The task. All lines in the material below that hold "parameter" should be found and copied.

Data to examine.
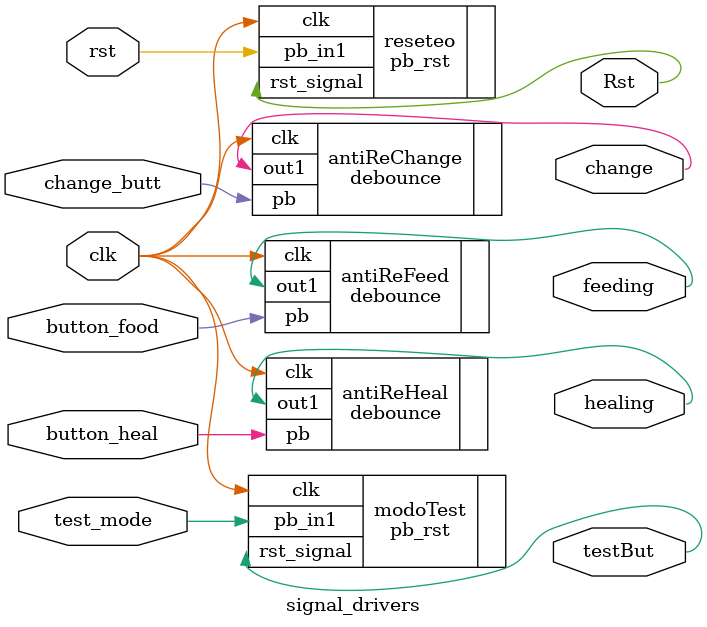
<source format=v>
`timescale 1ns / 1ps

module signal_drivers(
	 input clk,
    input rst,
	 //input light_out,
    //input echo_sig,
    input test_mode, 
    input button_food,
    input button_heal,
	 input change_butt,
	 output feeding, 
	 output healing,
	 output change,
	 output testBut,
	 output Rst
	 //  output echo, 
	 //  output light
);

	 pb_rst reseteo(.pb_in1(rst), .clk(clk), .rst_signal(Rst));
    pb_rst modoTest(.pb_in1(test_mode), .clk(clk), .rst_signal(testBut));
    debounce antiReFeed(.pb(button_food), .clk(clk), .out1(feeding));
    debounce antiReHeal(.pb(button_heal), .clk(clk), .out1(healing));
    debounce antiReChange(.pb(change_butt), .clk(clk), .out1(change));
	 
	 
endmodule 
	
</source>
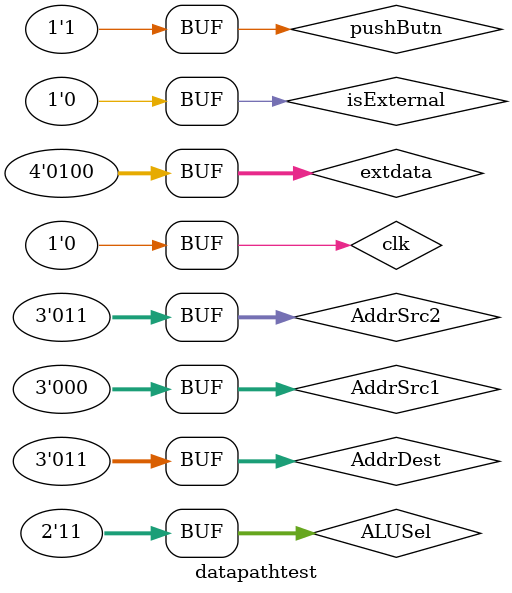
<source format=sv>
`timescale 1ns / 1ps


module datapathtest();
logic [3:0] extdata;
logic isExternal;
logic [2:0] AddrSrc1; 
logic [2:0] AddrSrc2; 
logic [2:0] AddrDest; 
logic pushButn;
logic clk;
logic [1:0] ALUSel;
logic [3:0] res;
datapath dut(extdata,isExternal,AddrSrc1,AddrSrc2,AddrDest,pushButn,clk,ALUSel,res);

initial begin 
pushButn <= 1; #0;
end
always
        begin 
            clk <= 1;#5;
            clk <= 0;#5;        
        end
        
initial begin
extdata <= 4'b0100; isExternal <= 1; AddrSrc1 <= 4'b0000; AddrSrc2 <= 4'b0011; AddrDest <= 4'b0000; ALUSel <= 2'b00; #30;
extdata <= 4'b0010; isExternal <= 1; AddrSrc1 <= 4'b0000; AddrSrc2 <= 4'b0011; AddrDest <= 4'b0011; ALUSel <= 2'b01; #30;
isExternal <= 0; AddrDest <= 4'b0011; ALUSel <= 2'b10; #30;
extdata <= 4'b0100; isExternal <= 1; AddrSrc1 <= 4'b0000; AddrSrc2 <= 4'b0011; AddrDest <= 4'b0000; ALUSel <= 2'b00; #30;
extdata <= 4'b0010; isExternal <= 1; AddrSrc1 <= 4'b0000; AddrSrc2 <= 4'b0011; AddrDest <= 4'b0011; ALUSel <= 2'b01; #30;
isExternal <= 0; AddrDest <= 4'b0011; ALUSel <= 2'b10; #30;
extdata <= 4'b0100; isExternal <= 1; AddrSrc1 <= 4'b0000; AddrSrc2 <= 4'b0011; AddrDest <= 4'b0000; ALUSel <= 2'b00; #30;
extdata <= 4'b0010; isExternal <= 1; AddrSrc1 <= 4'b0000; AddrSrc2 <= 4'b0011; AddrDest <= 4'b0011; ALUSel <= 2'b01; #30;
isExternal <= 0; AddrDest <= 4'b0011; ALUSel <= 2'b10; #30;
extdata <= 4'b0100; isExternal <= 1; AddrSrc1 <= 4'b0000; AddrSrc2 <= 4'b0011; AddrDest <= 4'b0000; ALUSel <= 2'b00; #30;
extdata <= 4'b0010; isExternal <= 1; AddrSrc1 <= 4'b0000; AddrSrc2 <= 4'b0011; AddrDest <= 4'b0011; ALUSel <= 2'b01; #30;
isExternal <= 0; AddrDest <= 4'b0011; ALUSel <= 2'b10; #30;
AddrSrc1 <= 4'b0011; AddrSrc2 <= 4'b0000; AddrDest <= 4'b0000; ALUSel <= 2'b00; #30;
extdata <= 4'b0100; isExternal <= 1; AddrSrc1 <= 4'b0000; AddrSrc2 <= 4'b0011; AddrDest <= 4'b0000; ALUSel <= 2'b00; #30;
extdata <= 4'b0010; isExternal <= 1; AddrSrc1 <= 4'b0000; AddrSrc2 <= 4'b0011; AddrDest <= 4'b0011; ALUSel <= 2'b01; #30;
isExternal <= 0; AddrDest <= 4'b0011; ALUSel <= 2'b10; #30;
AddrSrc1 <= 4'b0011; AddrSrc2 <= 4'b0000; AddrDest <= 4'b0000; ALUSel <= 2'b00; #30;
extdata <= 4'b0100; isExternal <= 1; AddrSrc1 <= 4'b0000; AddrSrc2 <= 4'b0011; AddrDest <= 4'b0000; ALUSel <= 2'b00; #30;
extdata <= 4'b0010; isExternal <= 1; AddrSrc1 <= 4'b0000; AddrSrc2 <= 4'b0011; AddrDest <= 4'b0011; ALUSel <= 2'b01; #30;
isExternal <= 0; AddrDest <= 4'b0011; ALUSel <= 2'b10; #30;
AddrSrc1 <= 4'b0011; AddrSrc2 <= 4'b0000; AddrDest <= 4'b0000; ALUSel <= 2'b00; #30;
extdata <= 4'b0100; isExternal <= 0; AddrSrc1 <= 4'b0000; AddrSrc2 <= 4'b0011; AddrDest <= 4'b0011; ALUSel <= 2'b11; #30;
end

endmodule

</source>
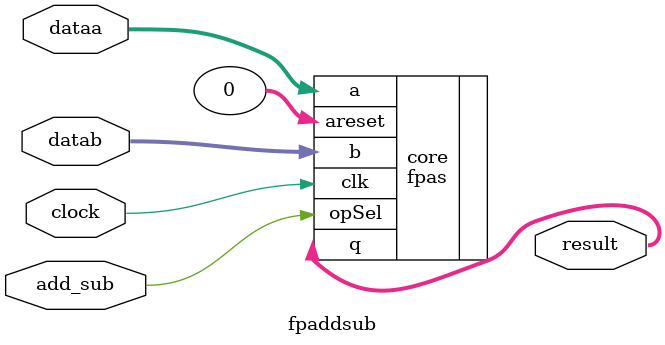
<source format=v>
`timescale 1ns / 1ps


module fpaddsub(
    add_sub, //1 for add, 0 for sub
	clock,
	dataa,
	datab,
	result	
    );
parameter IN_WIDTH=32;

input wire clock, add_sub;
input wire [IN_WIDTH-1:0] dataa,datab;
output wire [IN_WIDTH-1:0] result;


fpas core(
		.a(dataa),      //      a.a
		.areset(0), // areset.reset
		.b(datab),      //      b.b
		.clk(clock),    //    clk.clk
		.q(result),      //      q.q
		.opSel(add_sub)       //      s.s
	);
	
endmodule

</source>
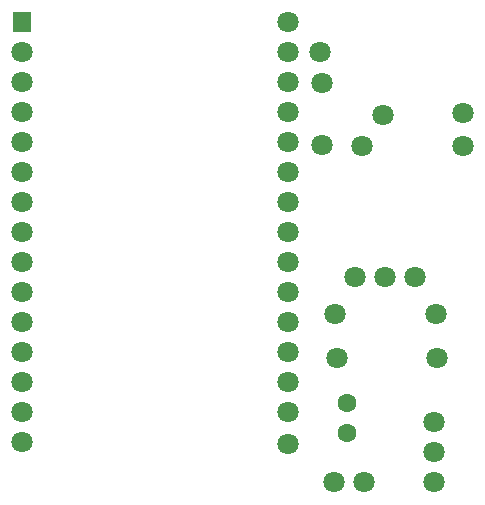
<source format=gtl>
G04 Layer: TopLayer*
G04 EasyEDA v6.5.22, 2023-01-21 16:45:32*
G04 b2c9ab08d96f4fb6806e15b9d32b8aef,dfc3211adda64e72838fb7ae4655844f,10*
G04 Gerber Generator version 0.2*
G04 Scale: 100 percent, Rotated: No, Reflected: No *
G04 Dimensions in millimeters *
G04 leading zeros omitted , absolute positions ,4 integer and 5 decimal *
%FSLAX45Y45*%
%MOMM*%

%ADD10C,1.6000*%
%ADD11C,1.8000*%
%ADD12R,1.5240X1.8000*%

%LPD*%
D10*
G01*
X4152900Y2474010D03*
G01*
X4152900Y2220010D03*
D11*
G01*
X4889500Y2057400D03*
G01*
X4889500Y2311400D03*
G01*
X4889500Y1803400D03*
G01*
X5130800Y4648200D03*
G01*
X4279900Y4648200D03*
G01*
X4064000Y2857500D03*
G01*
X4914900Y2857500D03*
G01*
X4902200Y3225800D03*
G01*
X4051300Y3225800D03*
G01*
X4292600Y1803400D03*
G01*
X4038600Y1803400D03*
G01*
X3649548Y5696940D03*
G01*
X3649548Y5442940D03*
G01*
X3649548Y5188940D03*
G01*
X3649548Y4934940D03*
G01*
X3649548Y4680940D03*
G01*
X3649548Y4426940D03*
G01*
X3649548Y4172940D03*
G01*
X3649548Y3918940D03*
G01*
X3649548Y3664940D03*
G01*
X3649548Y3410940D03*
G01*
X3649548Y3156940D03*
G01*
X3649548Y2902940D03*
G01*
X3649548Y2648940D03*
G01*
X3649548Y2394940D03*
G01*
X3649548Y2130780D03*
G01*
X1399539Y2140762D03*
G01*
X1399539Y2394762D03*
G01*
X1399539Y2648762D03*
G01*
X1399539Y2902762D03*
G01*
X1399539Y3156762D03*
G01*
X1399539Y3410762D03*
G01*
X1399539Y3664762D03*
G01*
X1399539Y3918762D03*
G01*
X1399539Y4172762D03*
G01*
X1399539Y4426762D03*
G01*
X1399539Y4680762D03*
G01*
X1399539Y4934762D03*
G01*
X1399539Y5188762D03*
G01*
X1399539Y5442762D03*
D12*
G01*
X1399539Y5696762D03*
D11*
G01*
X4470400Y3543604D03*
G01*
X4216400Y3543604D03*
G01*
X4724400Y3543604D03*
G01*
X3924300Y5448300D03*
G01*
X3937000Y5181600D03*
G01*
X3937000Y4660900D03*
G01*
X4457700Y4914900D03*
G01*
X5130800Y4927600D03*
M02*

</source>
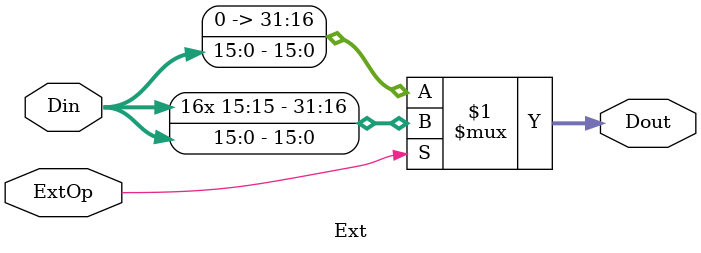
<source format=v>
module Ext #(parameter WIDTH = 16, ExtWIDTH = 32)
(ExtOp,Din,Dout);
input ExtOp;
input [WIDTH-1:0]Din;
output [ExtWIDTH-1:0]Dout;

assign Dout = ExtOp ? {{ExtWIDTH-WIDTH{Din[WIDTH-1]}},Din} :{{ExtWIDTH-WIDTH{1'b0}},Din};

endmodule

</source>
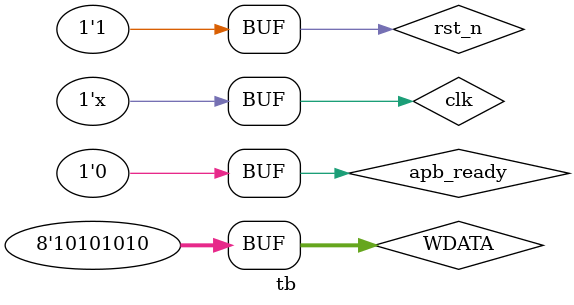
<source format=sv>
module tb;
	reg rst_n;
	reg clk, apb_ready;
	reg [7:0]WDATA;
	reg MISO;
	wire [7:0]RDATA;
	wire SPI_status_RDY_BSYbar;
	wire rx_data_valid;
	wire SCLK, MOSI, SSbar;

spi_master inst_spi_master
	(
		.rst_n                 (rst_n),
		.clk                   (clk),
		.apb_ready             (apb_ready),
		.SPI_status_RDY_BSYbar (SPI_status_RDY_BSYbar),
		.rx_data_valid         (rx_data_valid),
		.WDATA                 (WDATA),
		.RDATA                 (RDATA),
		.MOSI                  (MOSI),
		.MISO                  (MISO),
		.SCLK                  (SCLK),
		.SSbar                 (SSbar)
	);

	initial	 begin
		$dumpfile("dump.vcd"); $dumpvars;
      {rst_n, clk, apb_ready, WDATA, MISO}=12'b1;
		#10 rst_n =1'b1;
	end
	
	always #5 clk=~clk;

  always @(negedge SCLK) MISO=~MISO;	
  
  always begin
    #55 {apb_ready, WDATA}=9'b1_1010_1010;
    #10 apb_ready=1'b0;
		#320;
		{apb_ready, WDATA}=9'b1_1010_1010;
		#10 apb_ready=1'b0;
		#320;
		{apb_ready, WDATA}=9'b1_1010_1010;
		#10 apb_ready=1'b0;
		#320;
		{apb_ready, WDATA}=9'b1_1010_1010;
		#10 apb_ready=1'b0;
		#320;
		{apb_ready, WDATA}=9'b1_1010_1010;
		#10 apb_ready=1'b0;
		#320;
		{apb_ready, WDATA}=9'b1_1010_1010;
		#10 apb_ready=1'b0;
		#320;
end	
  
endmodule

</source>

Exercise result.
parameter IN_WIDTH=32;
module Ext #(parameter WIDTH = 16, ExtWIDTH = 32)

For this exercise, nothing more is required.